## WORK REQUIRED
Please show all lines of the records that include "other".

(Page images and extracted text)
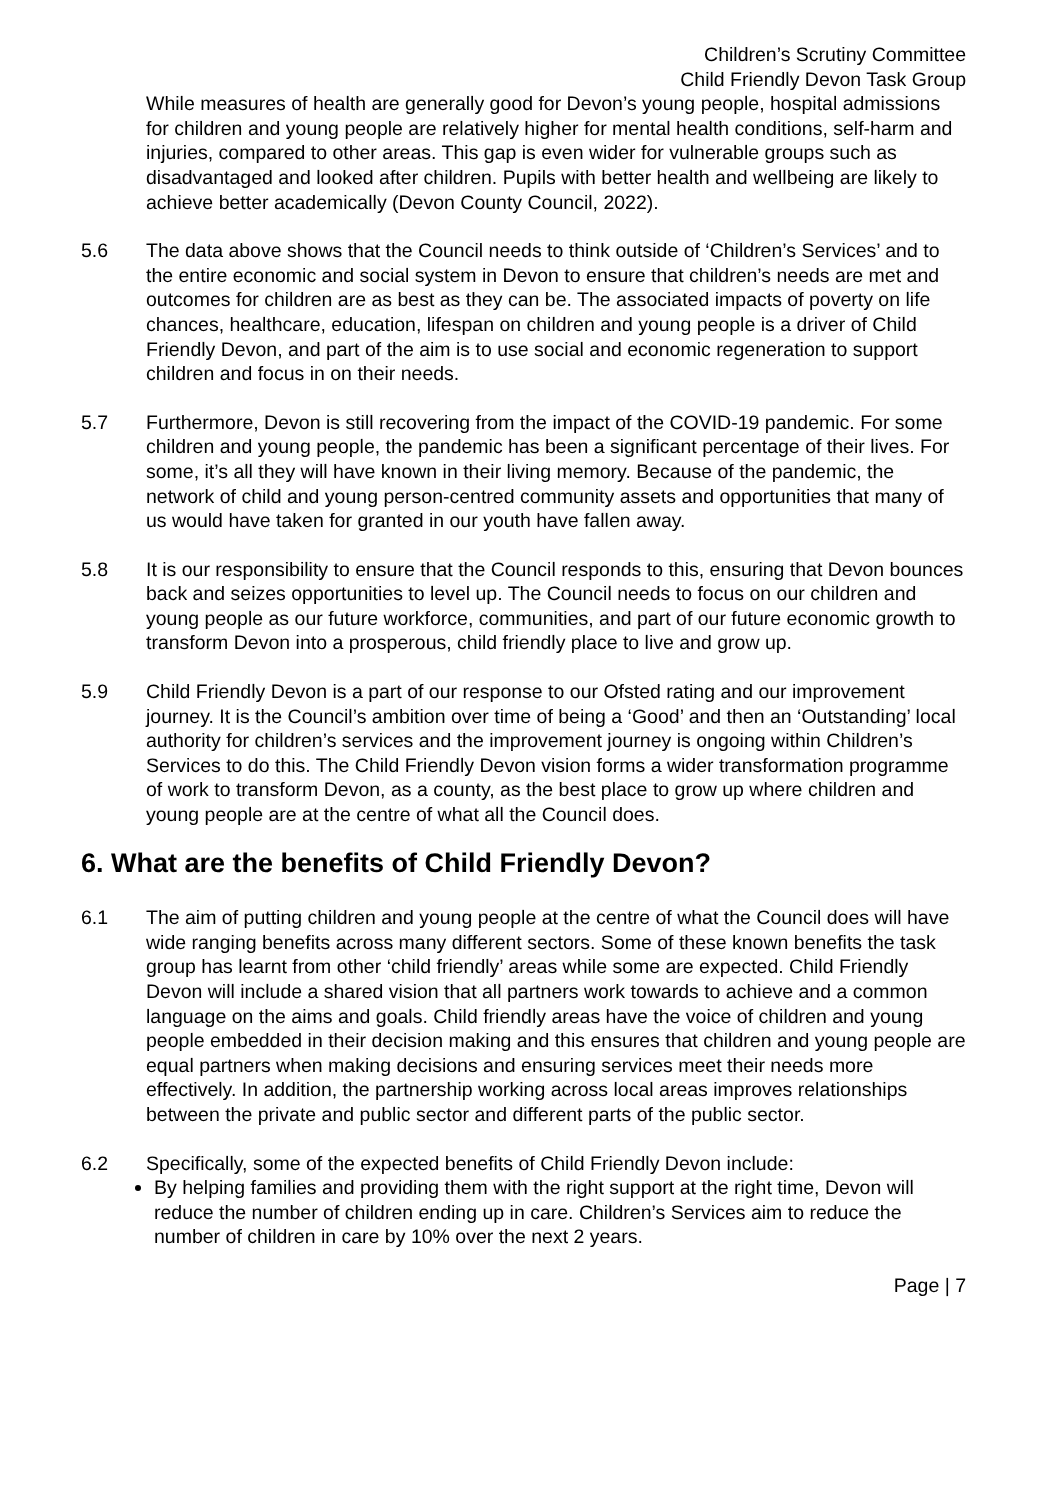Children’s Scrutiny Committee
Child Friendly Devon Task Group
While measures of health are generally good for Devon’s young people, hospital admissions for children and young people are relatively higher for mental health conditions, self-harm and injuries, compared to other areas. This gap is even wider for vulnerable groups such as disadvantaged and looked after children. Pupils with better health and wellbeing are likely to achieve better academically (Devon County Council, 2022).
5.6 The data above shows that the Council needs to think outside of ‘Children’s Services’ and to the entire economic and social system in Devon to ensure that children’s needs are met and outcomes for children are as best as they can be. The associated impacts of poverty on life chances, healthcare, education, lifespan on children and young people is a driver of Child Friendly Devon, and part of the aim is to use social and economic regeneration to support children and focus in on their needs.
5.7 Furthermore, Devon is still recovering from the impact of the COVID-19 pandemic. For some children and young people, the pandemic has been a significant percentage of their lives. For some, it’s all they will have known in their living memory. Because of the pandemic, the network of child and young person-centred community assets and opportunities that many of us would have taken for granted in our youth have fallen away.
5.8 It is our responsibility to ensure that the Council responds to this, ensuring that Devon bounces back and seizes opportunities to level up. The Council needs to focus on our children and young people as our future workforce, communities, and part of our future economic growth to transform Devon into a prosperous, child friendly place to live and grow up.
5.9 Child Friendly Devon is a part of our response to our Ofsted rating and our improvement journey. It is the Council’s ambition over time of being a ‘Good’ and then an ‘Outstanding’ local authority for children’s services and the improvement journey is ongoing within Children’s Services to do this. The Child Friendly Devon vision forms a wider transformation programme of work to transform Devon, as a county, as the best place to grow up where children and young people are at the centre of what all the Council does.
6. What are the benefits of Child Friendly Devon?
6.1 The aim of putting children and young people at the centre of what the Council does will have wide ranging benefits across many different sectors. Some of these known benefits the task group has learnt from other ‘child friendly’ areas while some are expected. Child Friendly Devon will include a shared vision that all partners work towards to achieve and a common language on the aims and goals. Child friendly areas have the voice of children and young people embedded in their decision making and this ensures that children and young people are equal partners when making decisions and ensuring services meet their needs more effectively. In addition, the partnership working across local areas improves relationships between the private and public sector and different parts of the public sector.
6.2 Specifically, some of the expected benefits of Child Friendly Devon include:
By helping families and providing them with the right support at the right time, Devon will reduce the number of children ending up in care. Children’s Services aim to reduce the number of children in care by 10% over the next 2 years.
Page | 7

## RESPONSE AREA
While measures of health are generally good for Devon’s young people, hospital admissions for children and young people are relatively higher for mental health conditions, self-harm and injuries, compared to other areas. This gap is even wider for vulnerable groups such as disadvantaged and looked after children. Pupils with better health and wellbeing are likely to achieve better academically (Devon County Council, 2022).
6.1 The aim of putting children and young people at the centre of what the Council does will have wide ranging benefits across many different sectors. Some of these known benefits the task group has learnt from other ‘child friendly’ areas while some are expected. Child Friendly Devon will include a shared vision that all partners work towards to achieve and a common language on the aims and goals. Child friendly areas have the voice of children and young people embedded in their decision making and this ensures that children and young people are equal partners when making decisions and ensuring services meet their needs more effectively. In addition, the partnership working across local areas improves relationships between the private and public sector and different parts of the public sector.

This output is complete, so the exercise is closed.